Tablets as Communication
If using a tablet for communication, you may want to make it a separate device and lock it into that communication app. (See One Mobile Device or Two? For further conversation.) If you have a child with complex communication challenges, switching to using a tablet for AAC once they have found it as their best toy or their greatest addiction, trust me, that AAC app is very boring in comparison. An AAC app does not have fireworks, animation, bells, and whistles.  But it does allow for conversing: talking about the cows outside the car window, being part of the group in the classroom discussing the story they just read, sharing about their day’s experience and what they want to play outside. If we use tablets correctly, using a tablet as an AAC device will be exciting and open up a whole new world.

App Lists
There are several sites that focus on apps for children with special needs. A few of my favorites are listed here but again, just because they are listed doesn’t mean they are the best apps for your child. Go back to your focus and keep that in mind when finding the apps you want to use.

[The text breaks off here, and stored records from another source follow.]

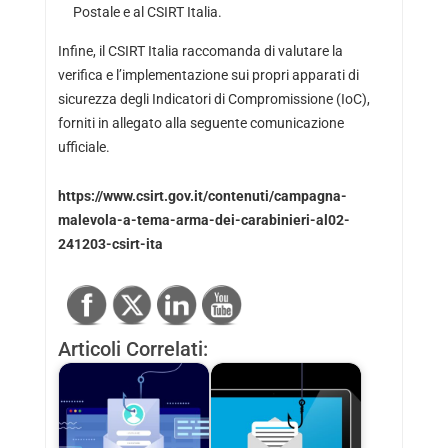
Postale e al CSIRT Italia.
Infine, il CSIRT Italia raccomanda di valutare la
verifica e l’implementazione sui propri apparati di
sicurezza degli Indicatori di Compromissione (IoC),
forniti in allegato alla seguente comunicazione
ufficiale.
https://www.csirt.gov.it/contenuti/campagna-
malevola-a-tema-arma-dei-carabinieri-al02-
241203-csirt-ita
Articoli Correlati:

  • I love Craig Smith’s work. Take some time exploring his site, “2017 iPad App Toolbox for Special Education”. His focus is on student’s with Autism but trust me, the apps discussed are not just for students on the spectrum. These are apps that are great for the classroom and in the home!
  • Bridging Apps provides a search for apps that have been reviewed for special needs users, their parents, teachers, and therapists, and learn how apps can be used to target and improve skills for various special needs users.

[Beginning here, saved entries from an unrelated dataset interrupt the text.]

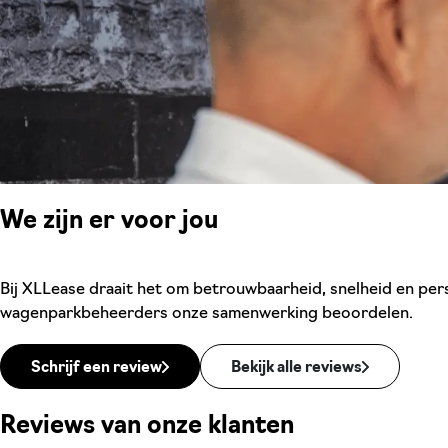
We zijn er voor jou
Bij XLLease draait het om betrouwbaarheid, snelheid en pers
wagenparkbeheerders onze samenwerking beoordelen.
Schrijf een review
Bekijk alle reviews
Reviews van onze klanten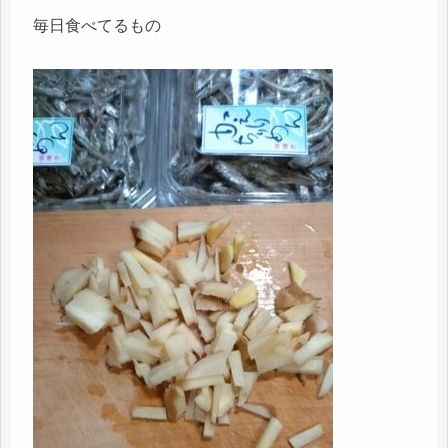
毎日食べてるもの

  • One Place for Special Needs by Dawn Villarreal has developed a guide that breaks down the best of the apps by skill set so you can easily find and buy apps that most benefit your child. She focuses on apps for kids with autism, ADHD, apraxia, learning disability, sensory issues and more. Included are apps for iPad, iPhone, iPod touch and some Android apps.
  • Kate Ahern is someone I respect and is one of my go-tos. Her listing, Life Skills apps for iOS is dated 2013, but knowing Kate, she is keeping this list updated. She has it broken down by category, i.e. Graphic Calendars/Planners, Health & Safety, Reward/Chore Charts and more.
There are more but more can become overwhelming. These lists are very thorough. If you can’t find what you want your focus to be, let me know. We can explore more together.

I hope I didn't make a poor copyright decision but this was just too dang perfect!

Make it a good experience by not making it a total experience.